Suppose that you're having a birthday party, you invite your friends, and you order a box of pizza (your initial amount of mol of the standard solution), which has eight slices of pizza. You and your friends start to eat the pizza. Then, you find out that two slices of pizza are remaining (which is how many mols of the standard solution is in excess). If you knew that one person could only eat one slice of pizza each (the molar ratio), then you can easily deduce that six slices were eaten and so six people must have been at the party (the amount of mol of your unknown substance). Hope that makes sense.

Work out the original number of mol of the standard solution, then work out the excess number of mol of it from your second titration. Remember that n(reacted) = n(initial) - n(excess), and then you'll have the number of mol of the standard solution that reacted with your unknown solution (you'll find out how much pizza was eaten at the party, and then how many people there were).

[Nobby]

Suppose that you're having a birthday party, you invite your friends, and you order a box of pizza (your initial amount of mol of the standard solution), which has eight slices of pizza. You and your friends start to eat the pizza. Then, you find out that two slices of pizza are remaining (which is how many mols of the standard solution is in excess). If you knew that one person could only eat one slice of pizza each (the molar ratio), then you can easily deduce that six slices were eaten and so six people must have been at the party (the amount of mol of your unknown substance). Hope that makes sense.

Hahaha that is quality

[ggxoxo]

It's important that you understand what's actually happening in a back titration. It might sound a little confusing at first, but let me give you an analogy.

Suppose that you're having a birthday party, you invite your friends, and you order a box of pizza (your initial amount of mol of the standard solution), which has eight slices of pizza. You and your friends start to eat the pizza. Then, you find out that two slices of pizza are remaining (which is how many mols of the standard solution is in excess). If you knew that one person could only eat one slice of pizza each (the molar ratio), then you can easily deduce that six slices were eaten and so six people must have been at the party (the amount of mol of your unknown substance). Hope that makes sense.

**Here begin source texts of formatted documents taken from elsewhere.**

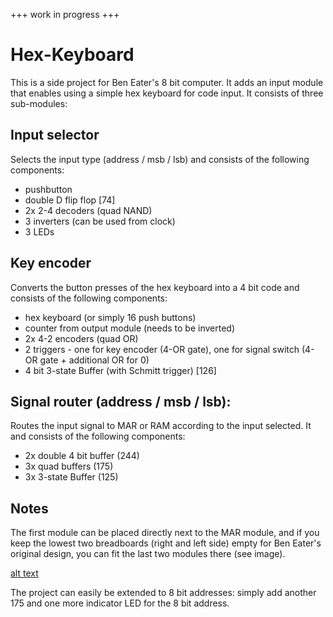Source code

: +++ work in progress +++

# Hex-Keyboard

This is a side project for Ben Eater's 8 bit computer. It adds an input module that enables using a simple hex keyboard for code input. It consists of three sub-modules:

## Input selector 
Selects the input type (address / msb / lsb) and consists of the following components:
- pushbutton
- double D flip flop [74]
- 2x 2-4 decoders (quad NAND) 
- 3 inverters (can be used from clock)
- 3 LEDs

## Key encoder
Converts the button presses of the hex keyboard into a 4 bit code and consists of the following components:
- hex keyboard (or simply 16 push buttons)
- counter from output module (needs to be inverted) 
- 2x 4-2 encoders (quad OR)
- 2 triggers - one for key encoder (4-OR gate), one for signal switch (4-OR gate + additional OR for 0) 
- 4 bit 3-state Buffer (with Schmitt trigger) [126]

## Signal router (address / msb / lsb):
Routes the input signal to MAR or RAM according to the input selected. It and consists of the following components: 
- 2x double 4 bit buffer (244)
- 3x quad buffers (175)
- 3x 3-state Buffer (125)


## Notes


The first module can be placed directly next to the MAR module, and if you keep the lowest two breadboards (right and left side) empty for Ben Eater's original design, you can fit the last two modules there (see image).

[alt text](https://github.com/rh-01/Hex-Keyboard/IMG_3048.jpg)


The project can easily be extended to 8 bit addresses: simply add another 175 and one more indicator LED for the 8 bit address.
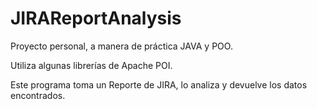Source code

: # JIRAReportAnalysis
Proyecto personal, a manera de práctica JAVA y POO.

Utiliza algunas librerías de Apache POI.

Este programa toma un Reporte de JIRA, lo analiza y devuelve los datos encontrados.

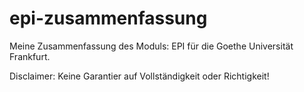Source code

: # epi-zusammenfassung
Meine Zusammenfassung des Moduls: EPI für die Goethe Universität Frankfurt.


Disclaimer: Keine Garantier auf Vollständigkeit oder Richtigkeit!
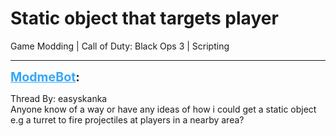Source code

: # Static object that targets player
Game Modding | Call of Duty: Black Ops 3 | Scripting

---
<strong style="font-size: 1.4em;"><span style="text-decoration: underline;text-decoration-color: #34a7f9;"><span style="color:#34a7f9;">ModmeBot</span></span>:</strong>

<p>Thread By: easyskanka<br />Anyone know of a way or have any ideas of how i could get a static object e.g a turret to fire projectiles at players in a nearby area?</p>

Work out the original number of mol of the standard solution, then work out the excess number of mol of it from your second titration. Remember that n(reacted) = n(initial) - n(excess), and then you'll have the number of mol of the standard solution that reacted with your unknown solution (you'll find out how much pizza was eaten at the party, and then how many people there were).

Great analogy!

[Zahta]

thank you guys so much